Bestimmt geht Ihnen jetzt durch den Kopf: Warum erwähne ich die Grundlagen der Ökonomie? Ganz einfach. Die Frage, die ich mir stelle, lautet: Warum braucht aktuell der Marktmechanismus so lange, um die just enormen Störungen in der Lieferkette zu korrigieren? Seit mehr als einem Jahr sprechen die Marktteilnehmer über diese Versorgungsunterbrechungen nun schon. Wir bei Aegon AM sind der Ansicht, dass sie ungefähr noch zwei Quartale anhalten könnten. Insgesamt wird es damit 18 Monate dauern, bis die Weltwirtschaft die infolge der Pandemie in Mitleidenschaft gezogenen Lieferketten wiederhergestellt haben wird. Ein gutes Stück Weg dieser Strecke dürfte damit noch vor uns liegen, bis sich wieder normale Verhältnisse einstellen.
Es gibt ein treffendes Sprichwort: Eine Kette ist nur so stark wie ihr schwächstes Glied. Beim Blick auf die derzeitigen globalen Lieferketten sieht man viele überstrapazierte Kettenglieder: Es gibt massive Störungen bei der Container-Schifffahrt, im Lkw-Verkehr und so weiter. Im Ergebnis kommt es zu Engpässen bei Komponenten, die für die Produktion wichtig sind. Das zeigt sich in einem eklatanten Mangel von Halbleitern, in vollen, nur schwer abzuarbeitenden Auftragsbüchern und massiven Lieferverzögerungen.
Container-Schifffahrt macht 90 Prozent des Welthandels aus
Die Lieferschwierigkeiten treiben die Containerpreise, Schifffahrts- und Lkw-Frachtkosten weiter nach oben: Der CTS Average Global Container Price Index ist in den vergangenen zwölf Monaten um fast 80 Prozent gestiegen, während der Freightos Global Index (gewichteter Durchschnitt von zwölf Routen in verschiedene Richtungen) mit einem Anstieg von fast 350 Prozent regelrecht explodiert ist. Zu bedenken ist dabei, dass stattliche 90 Prozent des Welthandels über die Container-Schifffahrt abgewickelt werden.
Sowohl in den USA als auch in Europa stiegen auch die Lkw-Frachtkosten in den vergangenen zwölf Monaten um rund 15 Prozent. Es besteht kein Zweifel daran, dass diese Preissteigerungen bei Containern, Schifffahrt und Lkw-Transport Preisdruck auf eine breite Palette von Waren und Gütern ausüben.

Angezeigte Datensätze
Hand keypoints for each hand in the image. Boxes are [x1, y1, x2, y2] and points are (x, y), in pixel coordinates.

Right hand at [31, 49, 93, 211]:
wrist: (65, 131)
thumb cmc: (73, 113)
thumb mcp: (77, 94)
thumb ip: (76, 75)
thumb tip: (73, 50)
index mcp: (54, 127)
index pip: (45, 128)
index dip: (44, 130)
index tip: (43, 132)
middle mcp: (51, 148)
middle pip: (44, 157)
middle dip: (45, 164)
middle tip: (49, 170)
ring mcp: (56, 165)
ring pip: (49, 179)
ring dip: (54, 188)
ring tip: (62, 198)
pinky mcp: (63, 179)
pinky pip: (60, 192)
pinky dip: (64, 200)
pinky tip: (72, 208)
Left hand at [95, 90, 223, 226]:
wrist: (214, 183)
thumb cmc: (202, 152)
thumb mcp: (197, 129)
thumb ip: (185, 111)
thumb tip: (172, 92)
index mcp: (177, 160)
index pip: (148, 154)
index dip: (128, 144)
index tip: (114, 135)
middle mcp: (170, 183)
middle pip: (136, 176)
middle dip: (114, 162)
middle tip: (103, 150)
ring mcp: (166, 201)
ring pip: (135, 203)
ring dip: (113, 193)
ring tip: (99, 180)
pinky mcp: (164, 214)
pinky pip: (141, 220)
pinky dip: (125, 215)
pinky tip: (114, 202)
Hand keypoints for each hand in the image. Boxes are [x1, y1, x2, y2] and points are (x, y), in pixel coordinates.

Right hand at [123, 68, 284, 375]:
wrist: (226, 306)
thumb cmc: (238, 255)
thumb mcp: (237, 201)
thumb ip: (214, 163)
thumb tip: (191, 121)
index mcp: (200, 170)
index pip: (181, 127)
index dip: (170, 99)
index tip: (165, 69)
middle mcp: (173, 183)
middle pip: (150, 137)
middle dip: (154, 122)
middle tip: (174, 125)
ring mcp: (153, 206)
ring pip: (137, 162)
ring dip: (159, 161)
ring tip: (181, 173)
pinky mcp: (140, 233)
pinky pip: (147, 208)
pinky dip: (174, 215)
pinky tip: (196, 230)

Arbeitsauftrag 1
Beantworten Sie anhand des Textauszugs diese Fragen:
(a) Wie lange könnten die Versorgungsunterbrechungen nach Ansicht von Aegon AM ungefähr noch anhalten?
(b) Um wie viel Prozent ist der Freightos Global Index gestiegen?
(c) Um wie viel Prozent stiegen die Lkw-Frachtkosten in den USA und in Europa in den vergangenen zwölf Monaten?
Arbeitsauftrag 2
Entnehmen Sie dem Textauszug wortgetreu alles von „Container-Schifffahrt macht 90“ bis hinunter zu „und Gütern ausüben.“.

Ergebnis 1
(a) Sie könnten ungefähr noch zwei Quartale anhalten.
(b) Er ist um fast 350 Prozent gestiegen.
(c) Sie stiegen um rund 15 Prozent.

Ergebnis 2
Container-Schifffahrt macht 90 Prozent des Welthandels aus
Die Lieferschwierigkeiten treiben die Containerpreise, Schifffahrts- und Lkw-Frachtkosten weiter nach oben: Der CTS Average Global Container Price Index ist in den vergangenen zwölf Monaten um fast 80 Prozent gestiegen, während der Freightos Global Index (gewichteter Durchschnitt von zwölf Routen in verschiedene Richtungen) mit einem Anstieg von fast 350 Prozent regelrecht explodiert ist. Zu bedenken ist dabei, dass stattliche 90 Prozent des Welthandels über die Container-Schifffahrt abgewickelt werden.
Sowohl in den USA als auch in Europa stiegen auch die Lkw-Frachtkosten in den vergangenen zwölf Monaten um rund 15 Prozent. Es besteht kein Zweifel daran, dass diese Preissteigerungen bei Containern, Schifffahrt und Lkw-Transport Preisdruck auf eine breite Palette von Waren und Gütern ausüben.